One thing you must know about me is that I always have the UNE Email tab open. Rain or shine, happiness or despair, this is a must for my daily task. It gets checked at least five times a day. Maybe too excessive but some will beg to differ. In addition, the day will consist of periodic visits to Gmail, particularly the UNE Gmail Domain. YouTube is also one of the highlights of my day as it takes away and stress and unhappiness that may manifest during the day. If I am lucky, I will be directed to sites for shopping and other means of entertainment. Amazon has been on the top 5 list of visited websites ever since the start of the school year and I don’t see it going anywhere else. For the most part, although sad but true, I am used for school-related, academic purposes like 95% of the time.

Quoting Twenge

Jean M. Twenge, a Psychologist and current Professor of Psychology at San Diego State University, pinpoints the negative correlation between depression and smartphone usage amongst teenagers in her article, “Have Smartphones Destroyed a Generation,” published on The Atlantic. She articulates on how extensive screen time imposes negative feelings within an individual. Twenge argues, “But recent research suggests that screen time, in particular social-media use, does indeed cause happiness”.  Essentially, Twenge is asserting, through paramount research, that teenagers are more likely to become unhappy with their increased usage of screens, particularly social media.

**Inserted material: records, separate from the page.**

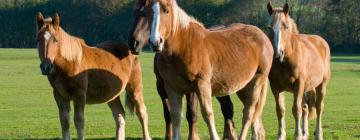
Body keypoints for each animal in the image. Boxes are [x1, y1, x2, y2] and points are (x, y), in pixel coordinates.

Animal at [129, 0, 272, 139]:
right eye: (147, 13)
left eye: (166, 11)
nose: (155, 42)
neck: (183, 47)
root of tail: (262, 36)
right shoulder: (172, 88)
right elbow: (176, 116)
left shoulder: (201, 85)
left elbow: (207, 114)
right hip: (243, 87)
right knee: (254, 115)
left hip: (257, 81)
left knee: (249, 113)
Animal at [266, 2, 330, 140]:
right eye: (269, 27)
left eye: (285, 27)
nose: (277, 54)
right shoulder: (276, 87)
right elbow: (280, 110)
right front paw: (281, 135)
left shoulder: (298, 84)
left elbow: (296, 110)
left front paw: (297, 135)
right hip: (307, 88)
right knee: (305, 108)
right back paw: (305, 134)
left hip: (321, 86)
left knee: (318, 108)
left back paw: (318, 134)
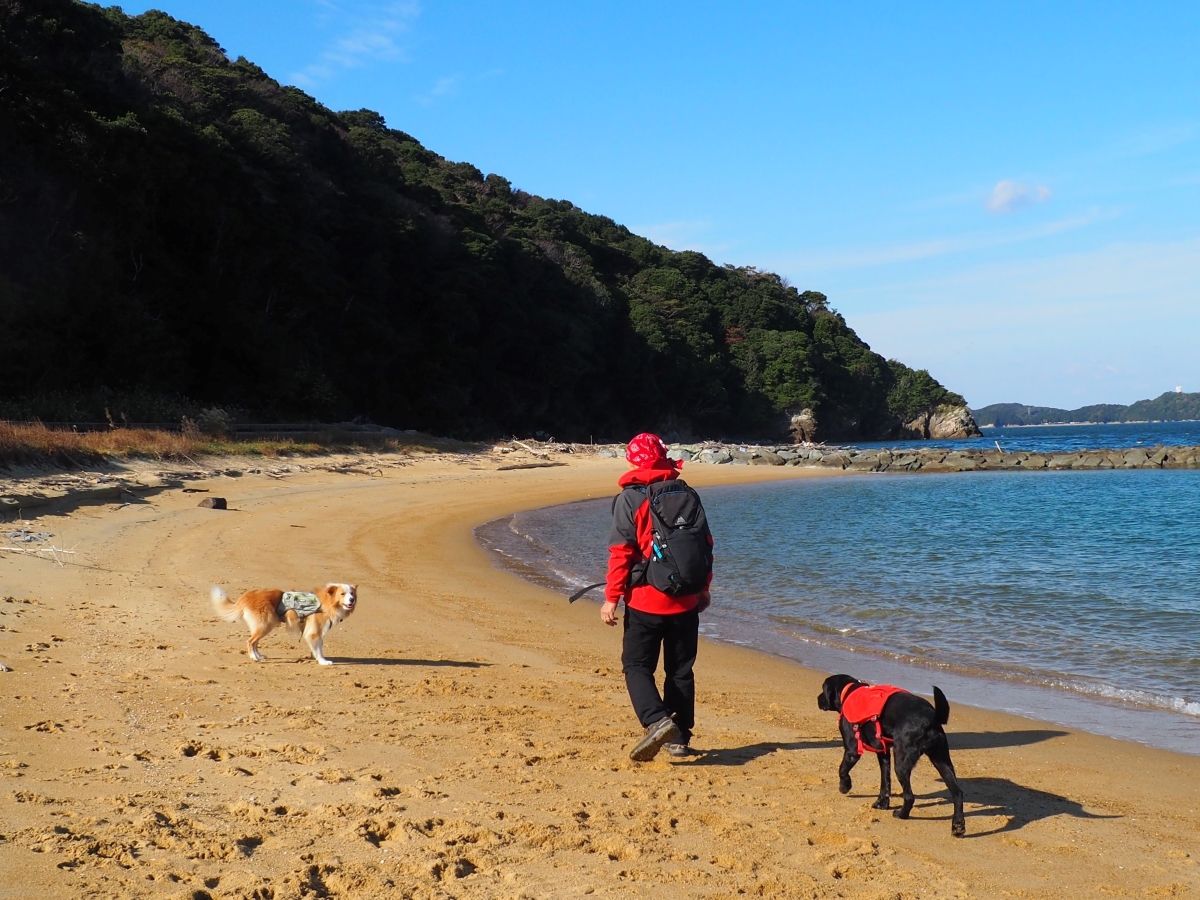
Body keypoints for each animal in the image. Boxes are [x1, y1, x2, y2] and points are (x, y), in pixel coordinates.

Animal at [211, 580, 355, 667]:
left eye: (352, 594)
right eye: (343, 594)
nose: (352, 600)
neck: (326, 602)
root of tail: (247, 596)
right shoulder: (314, 633)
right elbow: (318, 649)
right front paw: (323, 661)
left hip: (262, 626)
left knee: (255, 642)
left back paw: (259, 655)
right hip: (265, 625)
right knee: (250, 641)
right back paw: (254, 658)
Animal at [816, 676, 964, 840]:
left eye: (823, 689)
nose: (817, 699)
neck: (848, 691)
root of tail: (931, 717)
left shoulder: (852, 750)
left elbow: (842, 770)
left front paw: (845, 787)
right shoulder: (883, 751)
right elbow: (885, 781)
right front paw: (882, 803)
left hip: (901, 763)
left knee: (909, 796)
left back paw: (902, 814)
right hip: (942, 760)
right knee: (957, 793)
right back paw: (958, 826)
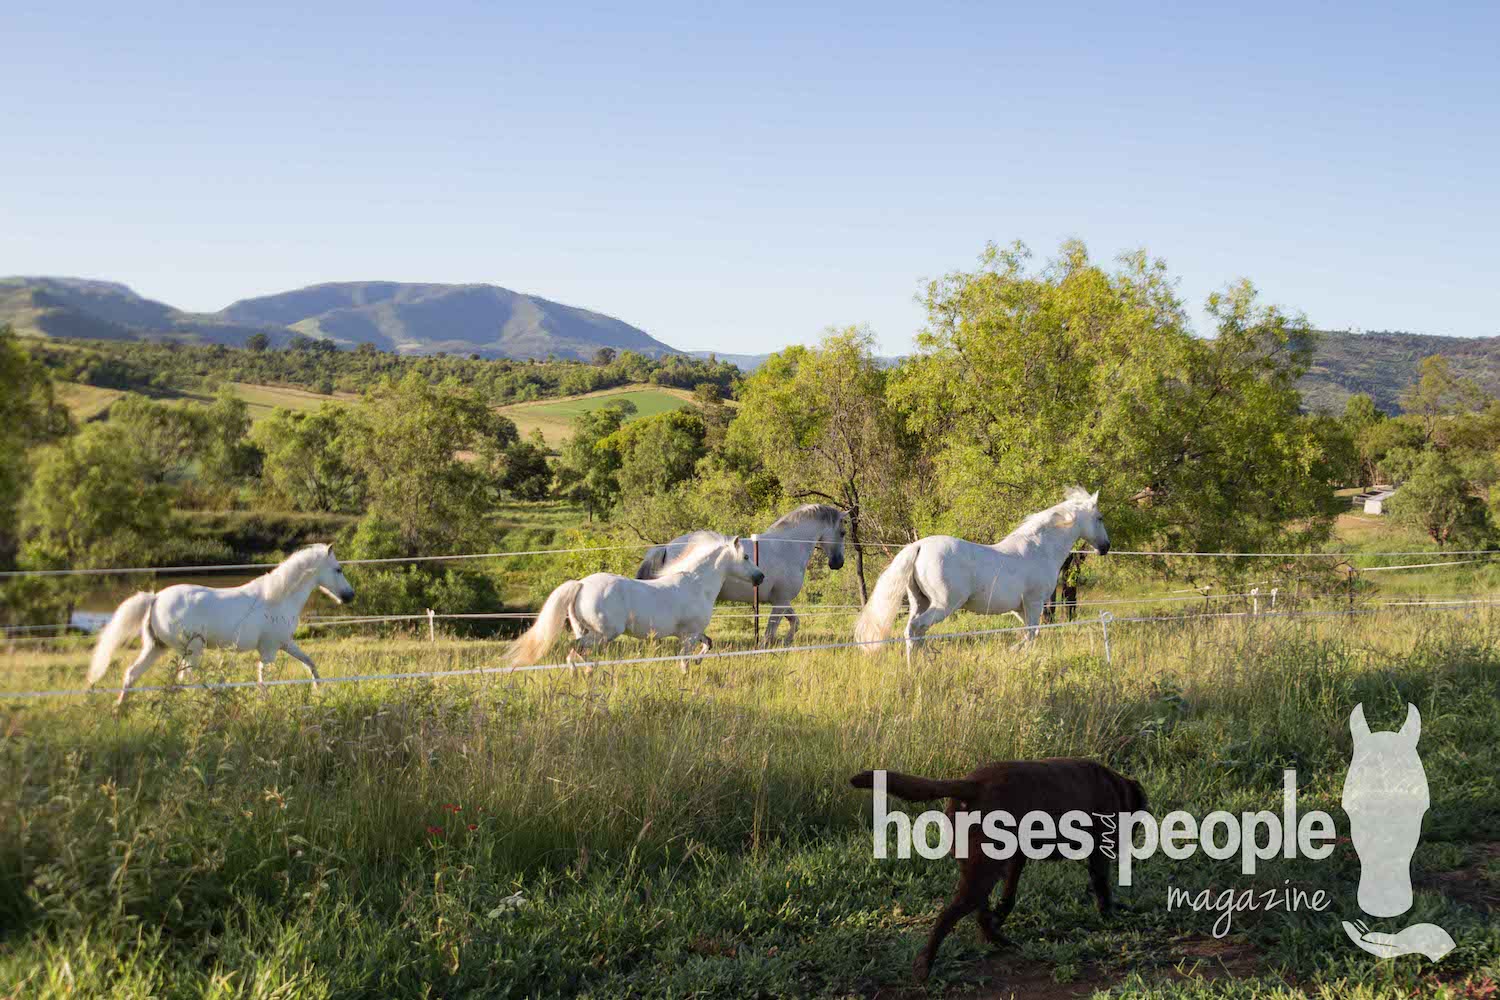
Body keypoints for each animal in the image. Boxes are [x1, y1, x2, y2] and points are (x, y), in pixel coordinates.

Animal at [87, 542, 354, 707]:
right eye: (338, 569)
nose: (350, 596)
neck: (278, 597)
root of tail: (155, 598)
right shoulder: (269, 650)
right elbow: (263, 678)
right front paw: (265, 703)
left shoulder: (285, 643)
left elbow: (310, 664)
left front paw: (319, 692)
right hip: (192, 649)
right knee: (188, 678)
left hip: (157, 648)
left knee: (133, 674)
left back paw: (120, 711)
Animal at [513, 536, 768, 677]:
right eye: (746, 557)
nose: (761, 577)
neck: (696, 584)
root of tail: (582, 584)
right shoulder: (689, 635)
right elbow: (684, 659)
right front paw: (687, 673)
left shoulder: (693, 633)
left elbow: (708, 644)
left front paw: (698, 661)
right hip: (604, 633)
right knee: (574, 650)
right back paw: (582, 673)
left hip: (584, 630)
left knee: (578, 652)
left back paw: (587, 673)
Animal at [630, 503, 846, 644]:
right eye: (843, 533)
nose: (838, 563)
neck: (787, 546)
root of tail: (667, 546)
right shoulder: (780, 601)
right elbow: (770, 632)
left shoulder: (782, 602)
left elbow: (795, 622)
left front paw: (787, 642)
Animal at [852, 485, 1110, 665]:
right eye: (1099, 518)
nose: (1106, 547)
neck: (1039, 549)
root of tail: (919, 546)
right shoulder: (1034, 602)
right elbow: (1031, 634)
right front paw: (1019, 654)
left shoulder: (1020, 609)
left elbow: (1030, 633)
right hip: (943, 605)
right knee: (916, 629)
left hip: (919, 601)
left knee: (913, 631)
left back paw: (917, 664)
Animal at [852, 758, 1140, 983]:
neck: (1115, 787)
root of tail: (972, 785)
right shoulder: (1099, 852)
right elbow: (1102, 886)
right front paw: (1110, 914)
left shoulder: (1016, 859)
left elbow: (1008, 897)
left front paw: (999, 917)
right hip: (981, 874)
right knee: (948, 916)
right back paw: (926, 964)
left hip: (980, 868)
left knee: (978, 911)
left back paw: (995, 937)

Although Twenge is right about there being a correlation between teenager emotions and social media, particularly a negative one, it is not necessarily accurate to state that social media is the root cause of an individuals unhappiness. She also states this is her argument multiple times, referencing how it is very plausible social media is the resort for individuals who are already unhappy.

Transferring Skills

Active Reading skills I have acquired in English is something applicable to many of my other courses as well. It is important for me to be capable of picking and choosing what information I feel is important to note down. In Biology, for example, the textbook provides an abundance of information and so with these active reading skills, I am able to select the information I think is the most important and one that will need to be written down in order to better comprehend the content of the course. I will definitely be trying more to apply these skills to my biology class as well, perhaps even all of my classes.

Eulogy Tweet

Throwback to sixth grade Afnan on Facebook sharing what’s on her mind, daily. I promise nobody was THAT interested in your middle school life or what your new score was on Farmville. But hey, it was the excitement and effort that was put into it that counts, right?